● EXERCISE DIRECTIONS: Filter the data below, keeping only lines that contain "name".

─── RAW DATA ───

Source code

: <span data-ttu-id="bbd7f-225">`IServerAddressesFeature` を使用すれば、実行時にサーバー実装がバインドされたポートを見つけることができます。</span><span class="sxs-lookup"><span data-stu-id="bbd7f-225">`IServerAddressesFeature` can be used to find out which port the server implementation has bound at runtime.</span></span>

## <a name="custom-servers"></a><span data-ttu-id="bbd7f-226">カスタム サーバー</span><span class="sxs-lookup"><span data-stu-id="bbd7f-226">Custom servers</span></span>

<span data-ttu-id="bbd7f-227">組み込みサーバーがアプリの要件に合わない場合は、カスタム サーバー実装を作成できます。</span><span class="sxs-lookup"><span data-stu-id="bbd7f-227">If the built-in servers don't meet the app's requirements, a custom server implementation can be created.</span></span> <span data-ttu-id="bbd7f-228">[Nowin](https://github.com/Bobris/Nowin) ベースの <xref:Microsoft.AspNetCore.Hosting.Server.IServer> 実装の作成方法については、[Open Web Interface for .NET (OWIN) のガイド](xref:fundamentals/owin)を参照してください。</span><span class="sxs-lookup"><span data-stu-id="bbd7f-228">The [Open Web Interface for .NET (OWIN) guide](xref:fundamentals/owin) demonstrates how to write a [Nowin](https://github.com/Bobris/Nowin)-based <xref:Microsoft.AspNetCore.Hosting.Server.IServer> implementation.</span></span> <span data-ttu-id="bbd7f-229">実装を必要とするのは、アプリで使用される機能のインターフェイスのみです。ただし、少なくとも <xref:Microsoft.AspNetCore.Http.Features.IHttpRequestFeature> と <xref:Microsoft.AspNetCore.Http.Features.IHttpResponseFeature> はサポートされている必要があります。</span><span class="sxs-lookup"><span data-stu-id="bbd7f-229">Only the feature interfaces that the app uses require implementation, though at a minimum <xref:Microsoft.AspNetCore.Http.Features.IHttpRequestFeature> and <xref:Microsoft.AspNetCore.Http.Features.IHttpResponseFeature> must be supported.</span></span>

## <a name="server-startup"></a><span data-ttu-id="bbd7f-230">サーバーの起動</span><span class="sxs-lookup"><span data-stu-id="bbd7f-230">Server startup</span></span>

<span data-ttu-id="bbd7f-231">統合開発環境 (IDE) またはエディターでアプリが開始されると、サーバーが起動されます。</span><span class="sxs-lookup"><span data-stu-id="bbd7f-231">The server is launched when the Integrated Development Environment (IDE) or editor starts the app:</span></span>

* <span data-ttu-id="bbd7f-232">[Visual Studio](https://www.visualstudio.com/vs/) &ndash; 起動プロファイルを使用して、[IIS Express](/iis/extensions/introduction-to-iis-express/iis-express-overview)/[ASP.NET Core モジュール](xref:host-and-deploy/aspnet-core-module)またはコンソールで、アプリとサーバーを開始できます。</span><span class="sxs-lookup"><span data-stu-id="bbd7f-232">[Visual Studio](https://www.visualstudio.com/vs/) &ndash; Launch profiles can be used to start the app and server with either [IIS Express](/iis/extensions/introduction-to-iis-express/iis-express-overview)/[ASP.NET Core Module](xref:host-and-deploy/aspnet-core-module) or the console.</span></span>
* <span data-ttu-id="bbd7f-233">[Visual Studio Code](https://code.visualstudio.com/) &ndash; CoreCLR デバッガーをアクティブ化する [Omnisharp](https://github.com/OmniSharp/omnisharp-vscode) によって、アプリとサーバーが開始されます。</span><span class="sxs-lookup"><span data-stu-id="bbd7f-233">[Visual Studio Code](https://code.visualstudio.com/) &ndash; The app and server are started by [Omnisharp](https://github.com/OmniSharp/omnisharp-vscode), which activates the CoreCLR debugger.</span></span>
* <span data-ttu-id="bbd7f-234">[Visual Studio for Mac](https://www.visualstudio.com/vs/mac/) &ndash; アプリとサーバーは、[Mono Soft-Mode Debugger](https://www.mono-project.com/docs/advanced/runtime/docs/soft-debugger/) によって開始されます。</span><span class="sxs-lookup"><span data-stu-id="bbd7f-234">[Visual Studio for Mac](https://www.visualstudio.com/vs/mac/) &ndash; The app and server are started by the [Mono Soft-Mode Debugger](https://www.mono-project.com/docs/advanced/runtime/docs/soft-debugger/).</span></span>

───

● ANSWER BELOW:
## <a name="custom-servers"></a><span data-ttu-id="bbd7f-226">カスタム サーバー</span><span class="sxs-lookup"><span data-stu-id="bbd7f-226">Custom servers</span></span>
## <a name="server-startup"></a><span data-ttu-id="bbd7f-230">サーバーの起動</span><span class="sxs-lookup"><span data-stu-id="bbd7f-230">Server startup</span></span>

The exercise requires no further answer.